Would you please retype, exactly, the lines of the listing below between the line with "Lithium Cells" and the line with "you are probably reading this on", inclusive?

─── LISTED RECORDS

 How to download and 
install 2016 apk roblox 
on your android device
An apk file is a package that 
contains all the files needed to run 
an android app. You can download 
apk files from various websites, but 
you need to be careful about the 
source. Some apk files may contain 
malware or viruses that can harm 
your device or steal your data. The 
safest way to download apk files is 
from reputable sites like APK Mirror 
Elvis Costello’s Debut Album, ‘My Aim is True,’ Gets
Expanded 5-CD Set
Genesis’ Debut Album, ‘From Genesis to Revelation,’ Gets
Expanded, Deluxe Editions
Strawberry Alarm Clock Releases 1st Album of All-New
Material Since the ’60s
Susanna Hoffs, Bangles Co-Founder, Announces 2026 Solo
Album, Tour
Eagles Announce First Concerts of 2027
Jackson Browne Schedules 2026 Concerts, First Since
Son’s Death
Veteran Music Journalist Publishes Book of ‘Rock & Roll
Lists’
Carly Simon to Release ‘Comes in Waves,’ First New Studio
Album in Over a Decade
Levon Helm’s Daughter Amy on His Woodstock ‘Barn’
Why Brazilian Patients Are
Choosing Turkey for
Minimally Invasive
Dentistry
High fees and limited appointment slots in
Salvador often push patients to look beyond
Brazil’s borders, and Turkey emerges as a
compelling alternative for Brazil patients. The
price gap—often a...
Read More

──────
─── LISTED RECORDS

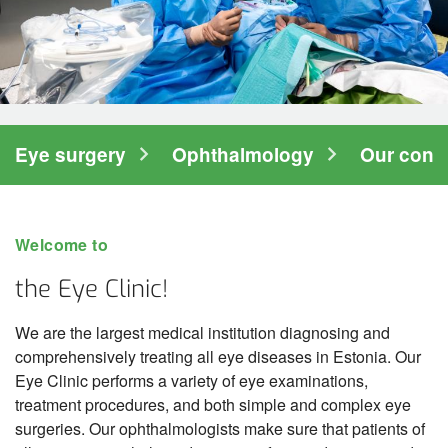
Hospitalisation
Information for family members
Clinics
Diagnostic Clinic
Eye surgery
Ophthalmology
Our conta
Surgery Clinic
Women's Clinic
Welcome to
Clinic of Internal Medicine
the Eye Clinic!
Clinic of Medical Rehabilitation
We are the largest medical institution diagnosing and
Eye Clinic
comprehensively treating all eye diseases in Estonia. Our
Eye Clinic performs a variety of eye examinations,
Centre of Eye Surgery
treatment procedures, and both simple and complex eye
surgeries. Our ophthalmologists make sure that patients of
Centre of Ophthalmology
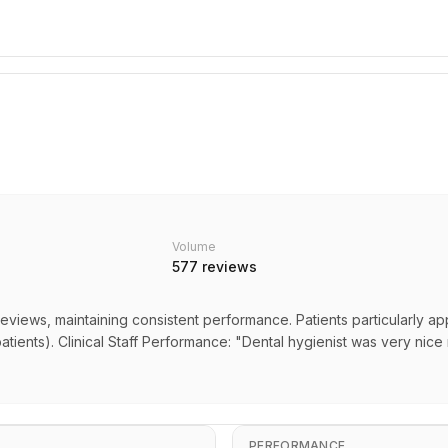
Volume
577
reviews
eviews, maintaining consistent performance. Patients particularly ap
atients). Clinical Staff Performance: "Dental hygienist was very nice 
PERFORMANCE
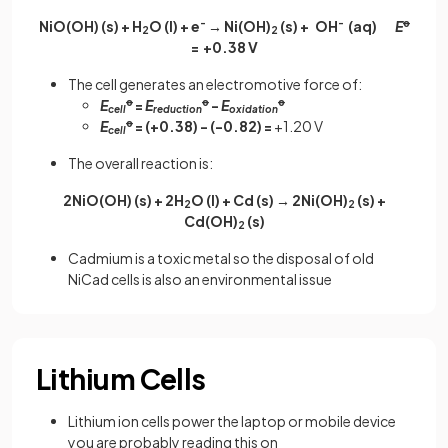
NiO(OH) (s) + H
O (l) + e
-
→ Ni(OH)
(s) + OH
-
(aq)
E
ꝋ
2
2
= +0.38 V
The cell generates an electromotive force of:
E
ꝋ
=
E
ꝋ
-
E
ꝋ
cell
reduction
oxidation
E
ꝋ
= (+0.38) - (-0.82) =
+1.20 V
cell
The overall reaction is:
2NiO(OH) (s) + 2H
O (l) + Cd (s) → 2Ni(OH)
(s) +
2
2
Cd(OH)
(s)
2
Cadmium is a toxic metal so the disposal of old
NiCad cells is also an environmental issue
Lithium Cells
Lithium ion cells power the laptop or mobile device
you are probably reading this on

──────

- YOUR RESPONSE:
Lithium Cells
Lithium ion cells power the laptop or mobile device
you are probably reading this on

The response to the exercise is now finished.